# AUK National 400 2016



## Gez73 (8 Oct 2015)

Thinking of doing this next year, anyone done one? It's being hosted if that is the correct term by Peak Audax and is fairly local to me. Only concern is the sleeping bit. Could/should it be attempted without the sleep element? Will have the prep done for the distance , just not sure of the benefit of the time spent trying to get sleep in a strange place.
Any help appreciated,
Gez


----------



## Simpleton (8 Oct 2015)

No need to sleep for a 400 ime. Dig deep and push through.


----------



## Gez73 (8 Oct 2015)

Cheers for that @Simpleton will attempt to do the ride without the sleep element as long as the prep goes to plan. Don't like sleeping in strange or unfamiliar surroundings. Thanks again. Gez


----------



## iggibizzle (8 Oct 2015)

If it's the one that's just come up via Google, is it on 25th July?


----------



## Simpleton (8 Oct 2015)

Gez73 said:


> Cheers for that @Simpleton will attempt to do the ride without the sleep element as long as the prep goes to plan. Don't like sleeping in strange or unfamiliar surroundings. Thanks again. Gez



Contrary to popular belief you don't have to sleep in a bus shelter or a bivvy bag by the side of the road. You can book a hotel and crash for a few hours, sleeping in an actual bed does wonders.


----------



## Gez73 (8 Oct 2015)

iggibizzle said:


> If it's the one that's just come up via Google, is it on 25th July?

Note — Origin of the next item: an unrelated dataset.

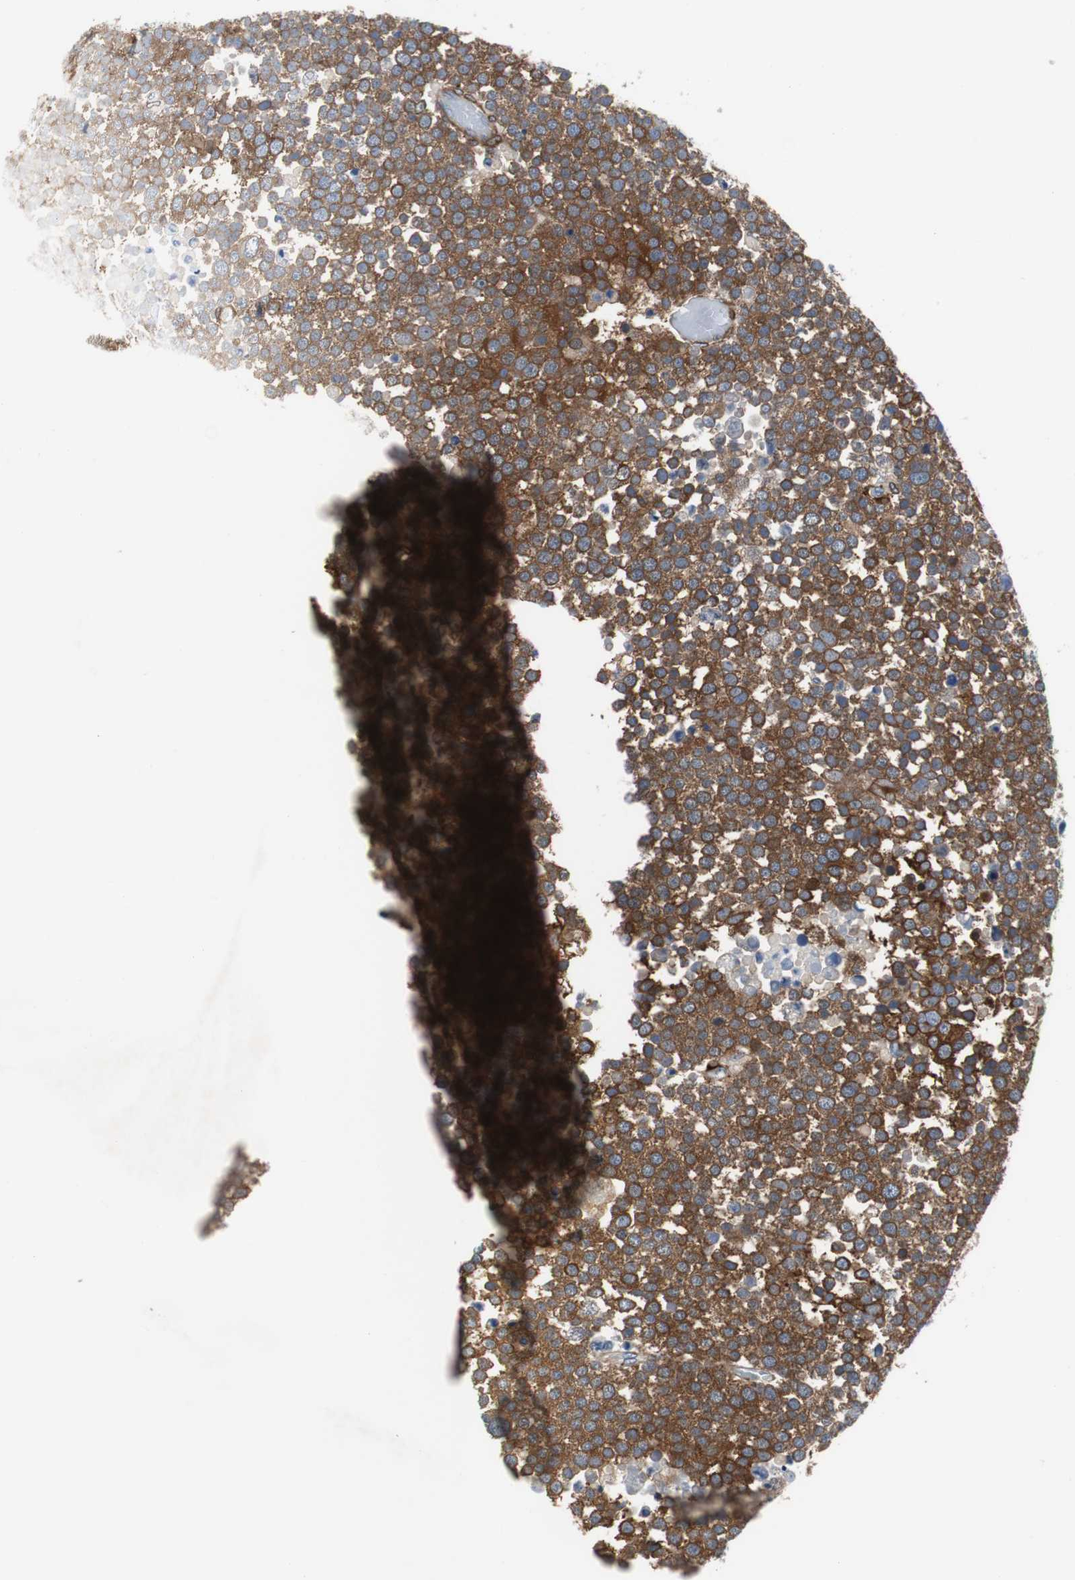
{"staining": {"intensity": "strong", "quantity": ">75%", "location": "cytoplasmic/membranous"}, "tissue": "testis cancer", "cell_type": "Tumor cells", "image_type": "cancer", "snomed": [{"axis": "morphology", "description": "Seminoma, NOS"}, {"axis": "topography", "description": "Testis"}], "caption": "High-magnification brightfield microscopy of testis cancer stained with DAB (brown) and counterstained with hematoxylin (blue). tumor cells exhibit strong cytoplasmic/membranous staining is seen in approximately>75% of cells. (brown staining indicates protein expression, while blue staining denotes nuclei).", "gene": "GYS1", "patient": {"sex": "male", "age": 71}}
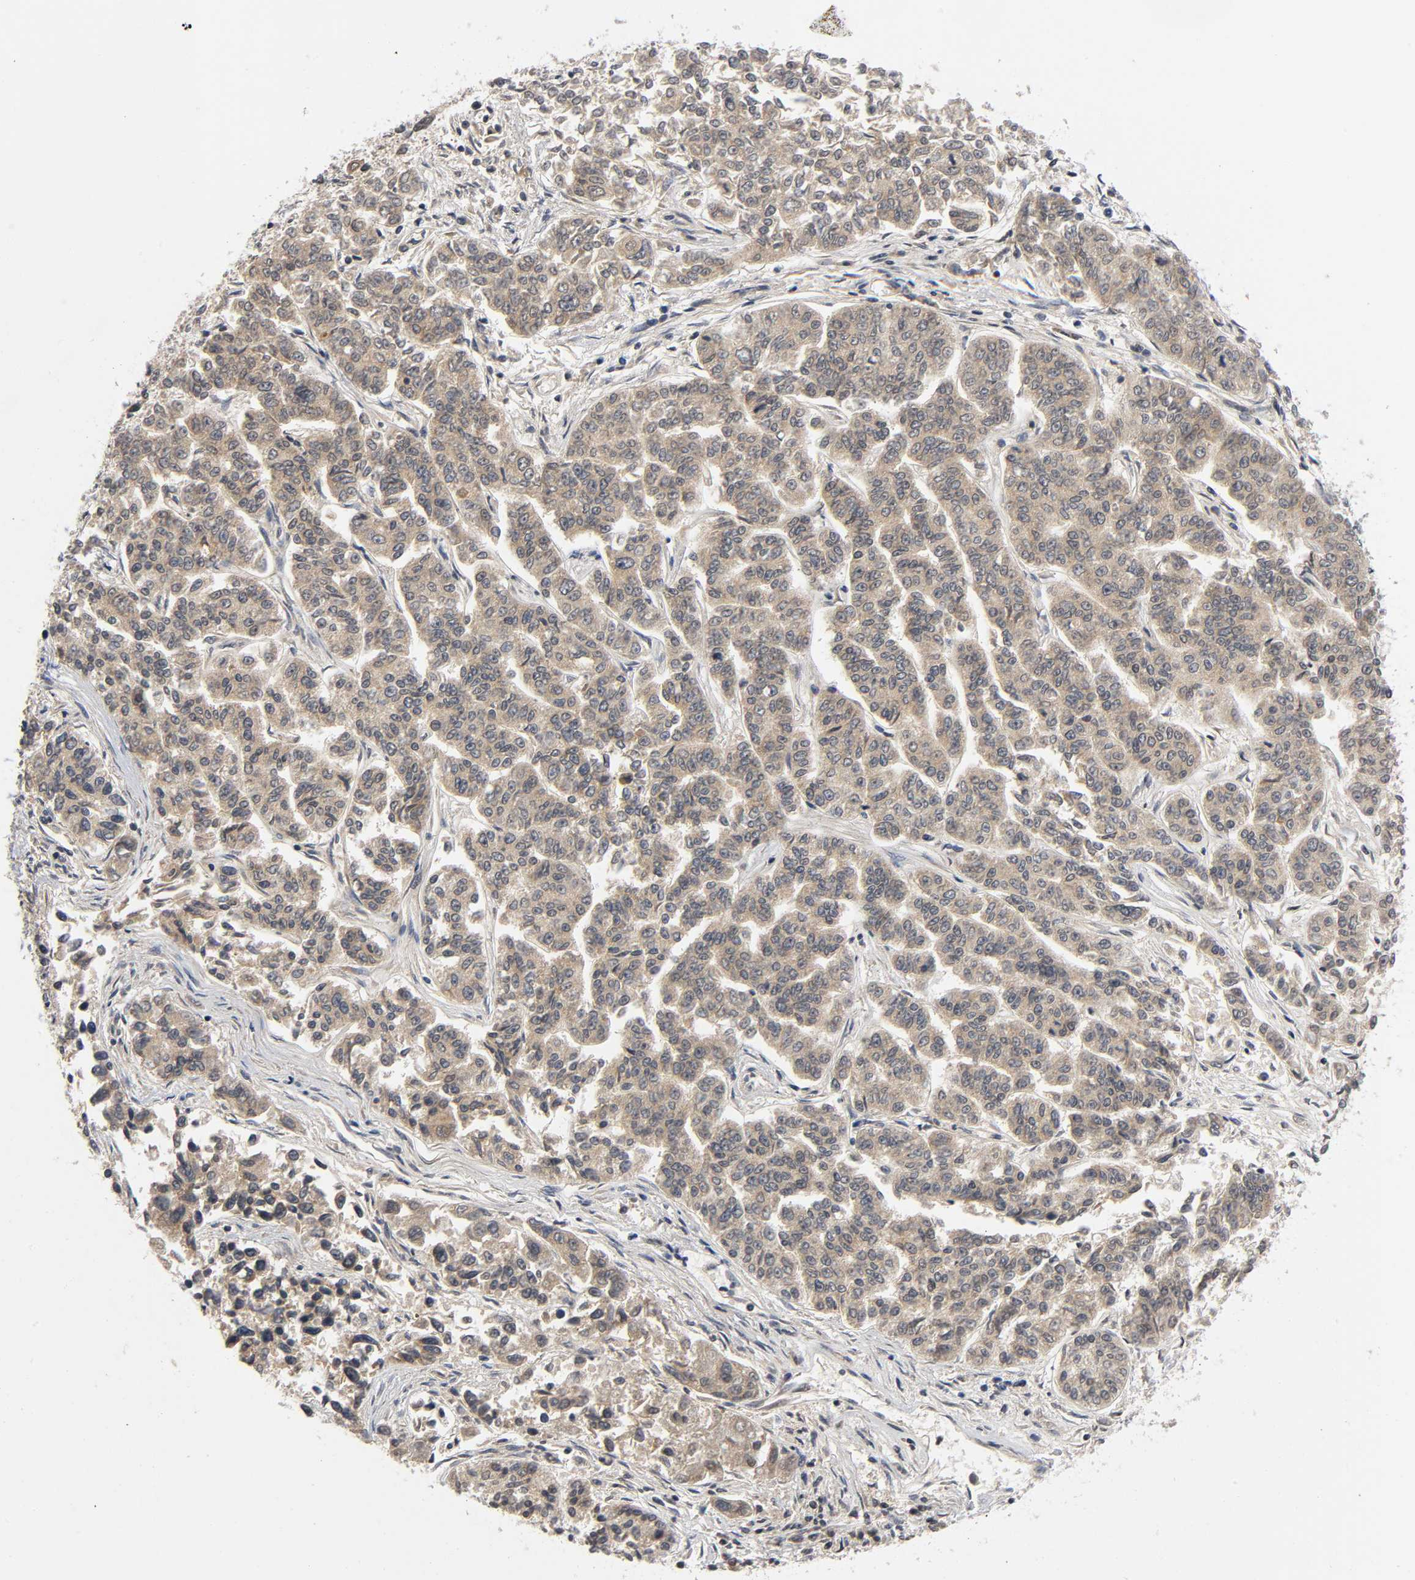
{"staining": {"intensity": "moderate", "quantity": ">75%", "location": "cytoplasmic/membranous"}, "tissue": "lung cancer", "cell_type": "Tumor cells", "image_type": "cancer", "snomed": [{"axis": "morphology", "description": "Adenocarcinoma, NOS"}, {"axis": "topography", "description": "Lung"}], "caption": "Lung adenocarcinoma stained with a brown dye shows moderate cytoplasmic/membranous positive staining in approximately >75% of tumor cells.", "gene": "MAPK8", "patient": {"sex": "male", "age": 84}}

http://www.aukweb.net/events/detail/16-2/
That is the link if it works.
Biggest distance for me but will be ready. Was unsure about the sleep element. I probably wouldn't sleep well anyway. Gez


----------



## iggibizzle (8 Oct 2015)

If it was couple months earlier I'd do it. I'm doing the 1000 at start of July!!


----------



## iggibizzle (8 Oct 2015)

Could do with a 400km warmup  never done anything like it before


----------